#### Passage for review:
════════════════════

When his mother encourages him to change his name from Usama as part of his new citizenship, Alshaibi – who can be quite humorous – says, “At least now people know how to pronounce it.” In response to being called a “camel jockey,” he juxtaposes the slur with a photo of him riding a camel in Iraq and remarks, “That sounds like it could be fun!” Alshaibi took the shot from his film “Nice Bombs” (2006), the story of his reunion with his family, including his father, who had returned to Iraq after he and Alshaibi’s mother divorced.
In “American Arab,” Alshaibi leads the viewer down a number of narrative paths, both joyful and sorrowful. The film begins with an emotional family visit to the grave of the director’s younger brother, Samer, who died of a heroin overdose at the age of 28. His mother tearfully asserts that this would not have happened in Iraq, and that it would have been less painful to lose her son in a war. Later in the film, Alshaibi connects with a family of recent Iraqi immigrants, particularly the young Wed, who bravely recounts the “bad things” about her life in a war zone – and then he admits that one of the most terrifying moments of his own life occurred when a bomb came close to destroying his grammar school shortly before his family left Iraq.

════════════════════

Data excerpts
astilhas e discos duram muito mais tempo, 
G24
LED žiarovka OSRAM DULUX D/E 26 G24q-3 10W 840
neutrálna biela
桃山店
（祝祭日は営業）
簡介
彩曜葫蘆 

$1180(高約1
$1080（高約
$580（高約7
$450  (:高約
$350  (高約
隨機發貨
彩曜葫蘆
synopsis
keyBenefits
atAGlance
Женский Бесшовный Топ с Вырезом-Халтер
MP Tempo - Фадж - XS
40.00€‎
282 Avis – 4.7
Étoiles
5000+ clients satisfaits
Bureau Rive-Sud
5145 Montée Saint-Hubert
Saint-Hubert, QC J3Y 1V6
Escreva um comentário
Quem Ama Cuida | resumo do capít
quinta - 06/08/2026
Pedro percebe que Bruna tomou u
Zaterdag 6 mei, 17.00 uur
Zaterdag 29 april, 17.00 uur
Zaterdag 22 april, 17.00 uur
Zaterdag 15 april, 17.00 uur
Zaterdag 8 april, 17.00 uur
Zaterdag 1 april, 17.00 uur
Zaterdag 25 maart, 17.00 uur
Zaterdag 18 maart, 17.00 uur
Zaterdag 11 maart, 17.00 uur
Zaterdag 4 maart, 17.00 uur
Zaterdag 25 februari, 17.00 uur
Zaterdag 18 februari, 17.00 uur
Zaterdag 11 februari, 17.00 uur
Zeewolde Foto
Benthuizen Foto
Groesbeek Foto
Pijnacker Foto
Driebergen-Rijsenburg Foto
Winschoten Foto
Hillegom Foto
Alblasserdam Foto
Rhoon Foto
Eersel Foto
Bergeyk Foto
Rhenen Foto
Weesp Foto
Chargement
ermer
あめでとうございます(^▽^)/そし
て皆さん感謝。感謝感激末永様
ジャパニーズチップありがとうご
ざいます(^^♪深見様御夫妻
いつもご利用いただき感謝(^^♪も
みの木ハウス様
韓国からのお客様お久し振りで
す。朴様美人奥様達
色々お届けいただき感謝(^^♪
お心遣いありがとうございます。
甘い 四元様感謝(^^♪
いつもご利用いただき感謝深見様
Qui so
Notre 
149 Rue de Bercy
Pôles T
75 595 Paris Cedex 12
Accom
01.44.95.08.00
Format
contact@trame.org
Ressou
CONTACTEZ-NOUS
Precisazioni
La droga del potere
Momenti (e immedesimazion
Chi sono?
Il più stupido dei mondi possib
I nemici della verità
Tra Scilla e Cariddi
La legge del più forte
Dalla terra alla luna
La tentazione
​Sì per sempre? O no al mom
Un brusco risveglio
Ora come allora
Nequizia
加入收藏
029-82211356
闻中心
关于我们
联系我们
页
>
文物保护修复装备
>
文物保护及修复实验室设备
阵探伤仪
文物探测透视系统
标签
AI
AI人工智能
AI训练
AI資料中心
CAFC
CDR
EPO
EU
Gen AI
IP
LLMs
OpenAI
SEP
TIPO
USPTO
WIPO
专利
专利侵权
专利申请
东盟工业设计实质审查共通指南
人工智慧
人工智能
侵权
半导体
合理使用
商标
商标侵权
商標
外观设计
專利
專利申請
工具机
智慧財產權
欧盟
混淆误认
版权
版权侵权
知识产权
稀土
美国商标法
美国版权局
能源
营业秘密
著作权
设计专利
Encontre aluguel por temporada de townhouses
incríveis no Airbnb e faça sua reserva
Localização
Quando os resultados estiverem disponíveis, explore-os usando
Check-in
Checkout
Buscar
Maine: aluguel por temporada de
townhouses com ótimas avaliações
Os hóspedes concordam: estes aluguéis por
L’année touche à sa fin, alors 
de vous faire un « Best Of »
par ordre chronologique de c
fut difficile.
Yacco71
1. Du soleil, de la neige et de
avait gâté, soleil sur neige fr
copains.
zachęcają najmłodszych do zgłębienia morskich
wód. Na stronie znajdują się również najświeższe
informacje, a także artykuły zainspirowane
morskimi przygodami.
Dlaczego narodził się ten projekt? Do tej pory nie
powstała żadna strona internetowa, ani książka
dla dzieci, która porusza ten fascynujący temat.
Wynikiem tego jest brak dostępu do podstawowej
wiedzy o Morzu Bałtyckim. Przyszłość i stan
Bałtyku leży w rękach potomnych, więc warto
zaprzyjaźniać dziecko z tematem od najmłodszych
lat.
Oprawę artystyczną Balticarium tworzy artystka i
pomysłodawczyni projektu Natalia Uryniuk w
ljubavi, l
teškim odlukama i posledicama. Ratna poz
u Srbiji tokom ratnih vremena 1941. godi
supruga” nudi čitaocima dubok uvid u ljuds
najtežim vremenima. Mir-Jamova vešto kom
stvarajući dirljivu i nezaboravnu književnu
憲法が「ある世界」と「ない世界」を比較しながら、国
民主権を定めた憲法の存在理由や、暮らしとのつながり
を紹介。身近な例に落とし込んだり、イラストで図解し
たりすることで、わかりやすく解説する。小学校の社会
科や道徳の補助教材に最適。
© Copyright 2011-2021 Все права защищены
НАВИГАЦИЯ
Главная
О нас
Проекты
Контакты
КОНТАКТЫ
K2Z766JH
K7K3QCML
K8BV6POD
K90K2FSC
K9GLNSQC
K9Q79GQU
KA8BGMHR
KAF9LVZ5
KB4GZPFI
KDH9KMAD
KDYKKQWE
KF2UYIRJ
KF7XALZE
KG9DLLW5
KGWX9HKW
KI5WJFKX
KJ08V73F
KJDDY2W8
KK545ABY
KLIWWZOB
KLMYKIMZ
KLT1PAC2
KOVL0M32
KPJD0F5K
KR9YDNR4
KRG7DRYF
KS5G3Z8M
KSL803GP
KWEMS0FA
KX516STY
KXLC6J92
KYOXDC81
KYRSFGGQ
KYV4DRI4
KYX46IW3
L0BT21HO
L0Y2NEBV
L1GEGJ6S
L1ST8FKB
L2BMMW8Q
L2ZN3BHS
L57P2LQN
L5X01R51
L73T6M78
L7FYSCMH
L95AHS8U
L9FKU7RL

════════════════════

#### Instructions:
A. Retype the passage on Alshaibi's films word for word, from "When his mother" up to and including "Alshaibi’s mother divorced.".
B. List each individual relative of Alshaibi who is mentioned in the passage on Alshaibi's films.

#### Written responses:
A.
When his mother encourages him to change his name from Usama as part of his new citizenship, Alshaibi – who can be quite humorous – says, “At least now people know how to pronounce it.” In response to being called a “camel jockey,” he juxtaposes the slur with a photo of him riding a camel in Iraq and remarks, “That sounds like it could be fun!” Alshaibi took the shot from his film “Nice Bombs” (2006), the story of his reunion with his family, including his father, who had returned to Iraq after he and Alshaibi’s mother divorced.

B.
- His mother
- His father
- His younger brother, Samer